Look through the listing and report every line that has "casing" in it.

+++ Supplied material +++

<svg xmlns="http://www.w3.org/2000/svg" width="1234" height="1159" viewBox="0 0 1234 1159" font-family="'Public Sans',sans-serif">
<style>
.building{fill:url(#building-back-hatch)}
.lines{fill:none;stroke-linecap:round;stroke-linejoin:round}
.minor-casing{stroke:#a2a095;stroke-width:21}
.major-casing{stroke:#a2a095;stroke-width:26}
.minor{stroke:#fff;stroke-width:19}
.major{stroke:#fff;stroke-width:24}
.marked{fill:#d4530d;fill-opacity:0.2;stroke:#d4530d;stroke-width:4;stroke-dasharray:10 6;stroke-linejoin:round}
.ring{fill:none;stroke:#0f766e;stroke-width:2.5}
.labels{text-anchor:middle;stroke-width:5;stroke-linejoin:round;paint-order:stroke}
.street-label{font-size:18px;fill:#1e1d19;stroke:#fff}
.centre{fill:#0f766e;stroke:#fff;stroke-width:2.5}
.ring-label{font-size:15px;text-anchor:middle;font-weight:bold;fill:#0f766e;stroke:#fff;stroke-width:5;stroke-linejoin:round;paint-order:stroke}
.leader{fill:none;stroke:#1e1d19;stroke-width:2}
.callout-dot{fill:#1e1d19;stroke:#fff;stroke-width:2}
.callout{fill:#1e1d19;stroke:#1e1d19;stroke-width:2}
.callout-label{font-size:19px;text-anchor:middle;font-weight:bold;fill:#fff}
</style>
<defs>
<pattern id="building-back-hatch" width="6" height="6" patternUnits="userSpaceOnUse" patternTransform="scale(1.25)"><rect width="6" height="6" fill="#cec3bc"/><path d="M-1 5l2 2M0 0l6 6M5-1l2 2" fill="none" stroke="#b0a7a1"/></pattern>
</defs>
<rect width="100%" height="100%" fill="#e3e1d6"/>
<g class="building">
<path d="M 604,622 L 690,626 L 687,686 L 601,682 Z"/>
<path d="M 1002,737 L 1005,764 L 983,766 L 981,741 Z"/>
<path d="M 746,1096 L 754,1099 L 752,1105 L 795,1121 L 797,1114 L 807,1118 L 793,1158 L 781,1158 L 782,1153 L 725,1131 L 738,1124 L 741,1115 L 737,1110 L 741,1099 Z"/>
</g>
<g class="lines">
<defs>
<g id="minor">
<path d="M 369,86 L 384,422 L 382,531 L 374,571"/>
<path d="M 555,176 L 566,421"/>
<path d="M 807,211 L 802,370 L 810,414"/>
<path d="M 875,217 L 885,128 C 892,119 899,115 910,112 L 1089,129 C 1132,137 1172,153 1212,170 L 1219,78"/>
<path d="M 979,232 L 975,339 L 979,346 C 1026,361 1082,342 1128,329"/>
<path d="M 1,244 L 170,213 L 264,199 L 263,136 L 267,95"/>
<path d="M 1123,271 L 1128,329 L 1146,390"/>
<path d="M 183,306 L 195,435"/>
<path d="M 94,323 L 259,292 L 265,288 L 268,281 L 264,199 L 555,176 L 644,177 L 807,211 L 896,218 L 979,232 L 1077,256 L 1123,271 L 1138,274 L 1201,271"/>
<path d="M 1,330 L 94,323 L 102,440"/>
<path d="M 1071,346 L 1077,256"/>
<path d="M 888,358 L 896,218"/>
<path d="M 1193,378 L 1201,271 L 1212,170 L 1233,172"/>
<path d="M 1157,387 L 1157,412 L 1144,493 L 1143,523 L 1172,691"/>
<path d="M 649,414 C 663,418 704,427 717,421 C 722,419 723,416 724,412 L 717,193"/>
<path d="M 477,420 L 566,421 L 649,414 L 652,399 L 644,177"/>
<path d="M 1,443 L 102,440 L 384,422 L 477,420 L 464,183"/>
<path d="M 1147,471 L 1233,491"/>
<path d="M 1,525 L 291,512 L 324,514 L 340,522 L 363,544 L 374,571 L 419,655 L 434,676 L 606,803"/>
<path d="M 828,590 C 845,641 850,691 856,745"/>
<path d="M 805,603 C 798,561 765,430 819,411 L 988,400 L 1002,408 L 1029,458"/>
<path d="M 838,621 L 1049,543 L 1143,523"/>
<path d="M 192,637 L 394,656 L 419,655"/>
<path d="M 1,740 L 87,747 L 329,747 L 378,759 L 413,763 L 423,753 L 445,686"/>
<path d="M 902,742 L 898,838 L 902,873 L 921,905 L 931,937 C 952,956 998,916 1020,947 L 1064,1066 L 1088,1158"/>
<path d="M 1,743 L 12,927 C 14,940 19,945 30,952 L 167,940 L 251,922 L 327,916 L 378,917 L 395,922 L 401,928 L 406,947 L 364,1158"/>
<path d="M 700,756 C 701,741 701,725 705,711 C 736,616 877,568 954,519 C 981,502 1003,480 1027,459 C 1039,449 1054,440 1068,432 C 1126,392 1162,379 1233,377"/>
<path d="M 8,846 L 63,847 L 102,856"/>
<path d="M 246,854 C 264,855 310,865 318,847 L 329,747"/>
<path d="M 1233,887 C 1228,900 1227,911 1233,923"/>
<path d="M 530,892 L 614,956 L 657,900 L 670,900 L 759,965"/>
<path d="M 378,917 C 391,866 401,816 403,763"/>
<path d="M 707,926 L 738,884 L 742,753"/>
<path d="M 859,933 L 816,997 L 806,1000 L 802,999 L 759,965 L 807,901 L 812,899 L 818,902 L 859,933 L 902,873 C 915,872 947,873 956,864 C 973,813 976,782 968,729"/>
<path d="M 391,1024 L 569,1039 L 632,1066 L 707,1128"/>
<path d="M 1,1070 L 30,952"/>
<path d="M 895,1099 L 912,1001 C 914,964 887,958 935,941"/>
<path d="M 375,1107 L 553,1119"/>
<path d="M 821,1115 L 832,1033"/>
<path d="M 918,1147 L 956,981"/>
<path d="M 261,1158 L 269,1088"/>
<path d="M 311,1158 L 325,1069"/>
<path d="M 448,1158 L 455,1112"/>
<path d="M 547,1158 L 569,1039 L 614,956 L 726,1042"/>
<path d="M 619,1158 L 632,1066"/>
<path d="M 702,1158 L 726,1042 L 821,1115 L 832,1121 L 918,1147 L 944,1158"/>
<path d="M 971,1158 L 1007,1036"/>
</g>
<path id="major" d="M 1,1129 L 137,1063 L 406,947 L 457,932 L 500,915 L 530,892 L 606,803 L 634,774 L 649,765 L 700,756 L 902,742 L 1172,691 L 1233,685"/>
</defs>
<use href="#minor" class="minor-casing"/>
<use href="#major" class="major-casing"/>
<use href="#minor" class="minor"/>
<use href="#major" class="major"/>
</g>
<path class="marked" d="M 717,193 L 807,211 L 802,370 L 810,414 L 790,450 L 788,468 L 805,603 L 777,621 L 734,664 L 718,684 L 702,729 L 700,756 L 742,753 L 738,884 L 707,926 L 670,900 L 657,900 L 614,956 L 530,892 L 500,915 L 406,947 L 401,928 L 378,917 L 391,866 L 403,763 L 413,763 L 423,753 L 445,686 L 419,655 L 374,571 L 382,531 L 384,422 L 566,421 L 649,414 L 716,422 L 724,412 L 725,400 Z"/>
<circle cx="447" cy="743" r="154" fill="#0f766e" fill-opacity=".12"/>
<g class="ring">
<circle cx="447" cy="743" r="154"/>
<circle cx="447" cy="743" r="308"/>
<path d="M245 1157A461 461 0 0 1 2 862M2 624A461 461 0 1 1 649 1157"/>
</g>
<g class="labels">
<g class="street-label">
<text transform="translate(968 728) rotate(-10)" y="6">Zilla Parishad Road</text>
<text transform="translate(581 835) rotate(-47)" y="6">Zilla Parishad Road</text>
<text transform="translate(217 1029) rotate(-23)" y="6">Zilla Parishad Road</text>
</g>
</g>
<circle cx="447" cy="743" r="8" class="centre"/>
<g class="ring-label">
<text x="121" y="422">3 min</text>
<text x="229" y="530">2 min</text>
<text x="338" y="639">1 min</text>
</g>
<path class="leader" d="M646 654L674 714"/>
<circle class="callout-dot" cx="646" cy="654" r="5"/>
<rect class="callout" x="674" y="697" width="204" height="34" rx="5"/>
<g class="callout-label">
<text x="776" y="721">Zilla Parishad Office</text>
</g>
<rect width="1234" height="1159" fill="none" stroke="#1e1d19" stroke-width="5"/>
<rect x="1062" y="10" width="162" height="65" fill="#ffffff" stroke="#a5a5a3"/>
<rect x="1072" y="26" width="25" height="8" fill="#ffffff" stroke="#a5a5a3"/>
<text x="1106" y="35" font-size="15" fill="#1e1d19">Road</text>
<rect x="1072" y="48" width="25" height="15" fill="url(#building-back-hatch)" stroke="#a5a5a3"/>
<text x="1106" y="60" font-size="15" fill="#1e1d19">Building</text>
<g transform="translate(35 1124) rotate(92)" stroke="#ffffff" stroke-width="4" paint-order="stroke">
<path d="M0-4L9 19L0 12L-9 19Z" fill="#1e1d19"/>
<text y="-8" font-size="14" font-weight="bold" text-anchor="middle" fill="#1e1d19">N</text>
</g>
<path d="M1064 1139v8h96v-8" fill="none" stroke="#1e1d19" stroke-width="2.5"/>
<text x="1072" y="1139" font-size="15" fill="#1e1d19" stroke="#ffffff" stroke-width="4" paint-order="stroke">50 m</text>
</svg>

+++

• [Task response]
.minor-casing{stroke:#a2a095;stroke-width:21}
.major-casing{stroke:#a2a095;stroke-width:26}
<use href="#minor" class="minor-casing"/>
<use href="#major" class="major-casing"/>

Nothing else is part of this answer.